**What the exercise asks:**
Nothing but the lines below from the one containing "left shoulder: (240, 404)" through the one containing "right hip: (7, 224)" should appear in the answer, exact and without pictures.

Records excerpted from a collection
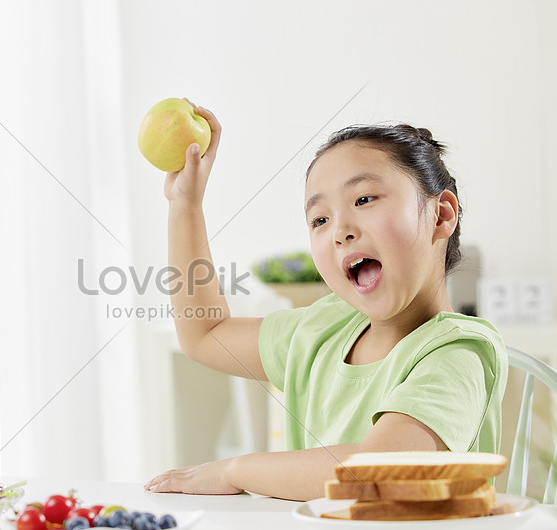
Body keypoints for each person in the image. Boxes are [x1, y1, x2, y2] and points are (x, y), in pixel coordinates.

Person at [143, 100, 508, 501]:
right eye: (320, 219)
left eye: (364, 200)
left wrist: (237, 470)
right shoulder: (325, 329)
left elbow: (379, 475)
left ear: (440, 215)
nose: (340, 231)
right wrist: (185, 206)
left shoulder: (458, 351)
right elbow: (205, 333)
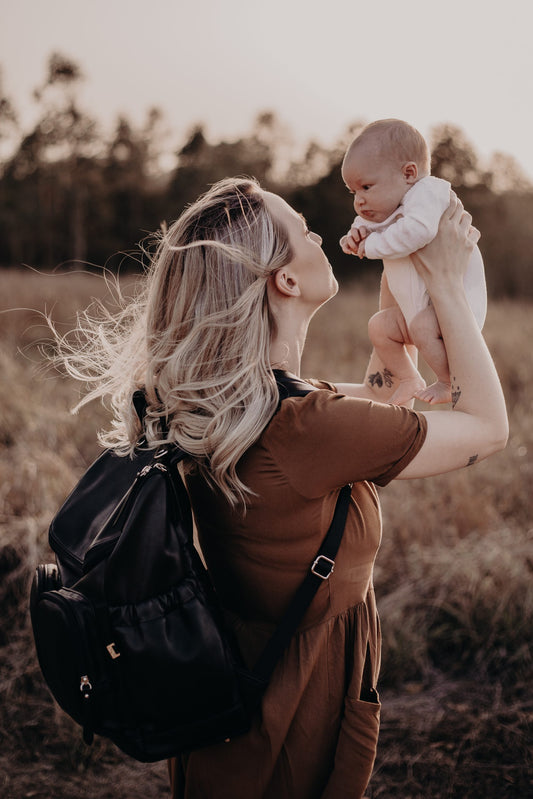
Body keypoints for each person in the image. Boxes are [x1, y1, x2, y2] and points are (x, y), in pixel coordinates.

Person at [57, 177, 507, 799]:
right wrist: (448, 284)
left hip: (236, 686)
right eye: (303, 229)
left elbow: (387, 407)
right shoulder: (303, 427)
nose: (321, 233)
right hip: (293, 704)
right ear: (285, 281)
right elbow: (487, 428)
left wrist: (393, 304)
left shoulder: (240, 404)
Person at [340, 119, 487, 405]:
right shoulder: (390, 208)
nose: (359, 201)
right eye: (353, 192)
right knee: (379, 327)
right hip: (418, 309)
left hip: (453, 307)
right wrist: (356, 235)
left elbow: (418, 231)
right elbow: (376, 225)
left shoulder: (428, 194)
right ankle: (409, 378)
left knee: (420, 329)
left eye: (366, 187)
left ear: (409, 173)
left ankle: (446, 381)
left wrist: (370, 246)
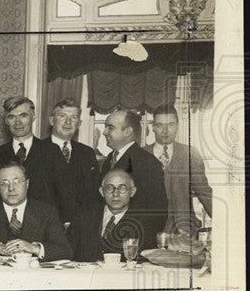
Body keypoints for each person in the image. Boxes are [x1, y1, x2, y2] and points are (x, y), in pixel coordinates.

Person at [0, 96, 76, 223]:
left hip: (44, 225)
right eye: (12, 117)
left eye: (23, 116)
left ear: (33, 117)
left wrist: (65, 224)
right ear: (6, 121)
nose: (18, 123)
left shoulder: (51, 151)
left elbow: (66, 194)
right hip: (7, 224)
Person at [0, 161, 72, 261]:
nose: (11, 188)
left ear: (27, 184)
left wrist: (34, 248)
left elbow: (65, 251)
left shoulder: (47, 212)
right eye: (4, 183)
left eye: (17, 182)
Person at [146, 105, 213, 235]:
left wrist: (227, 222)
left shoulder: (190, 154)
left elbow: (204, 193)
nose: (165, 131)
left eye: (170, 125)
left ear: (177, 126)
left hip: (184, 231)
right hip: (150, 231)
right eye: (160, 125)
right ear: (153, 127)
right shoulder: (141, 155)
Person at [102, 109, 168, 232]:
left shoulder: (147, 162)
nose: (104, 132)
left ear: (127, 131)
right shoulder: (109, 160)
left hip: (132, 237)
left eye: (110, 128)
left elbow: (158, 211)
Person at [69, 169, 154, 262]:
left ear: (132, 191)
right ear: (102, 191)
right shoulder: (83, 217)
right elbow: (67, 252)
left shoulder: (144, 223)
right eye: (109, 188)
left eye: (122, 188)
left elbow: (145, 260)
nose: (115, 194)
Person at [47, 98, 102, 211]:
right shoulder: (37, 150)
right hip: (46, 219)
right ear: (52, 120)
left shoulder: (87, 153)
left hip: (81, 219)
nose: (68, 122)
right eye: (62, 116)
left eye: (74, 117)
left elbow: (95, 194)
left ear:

**Task response:**
left shoulder: (240, 404)
Person at [340, 119, 487, 405]:
right shoulder: (390, 208)
nose: (359, 201)
right eye: (353, 192)
right knee: (379, 327)
right hip: (418, 309)
left hip: (453, 307)
right wrist: (356, 235)
left elbow: (418, 231)
right elbow: (376, 225)
left shoulder: (428, 194)
right ankle: (409, 378)
left knee: (420, 329)
left eye: (366, 187)
left ear: (409, 173)
left ankle: (446, 381)
left wrist: (370, 246)
Body keypoints for each person in the image. Boxes are [x1, y1, x2, y2] and points are (x, y), in pixel coordinates.

Person at [0, 96, 76, 223]:
left hip: (44, 225)
right eye: (12, 117)
left eye: (23, 116)
left ear: (33, 117)
left wrist: (65, 224)
right ear: (6, 121)
nose: (18, 123)
left shoulder: (51, 151)
left elbow: (66, 194)
right hip: (7, 224)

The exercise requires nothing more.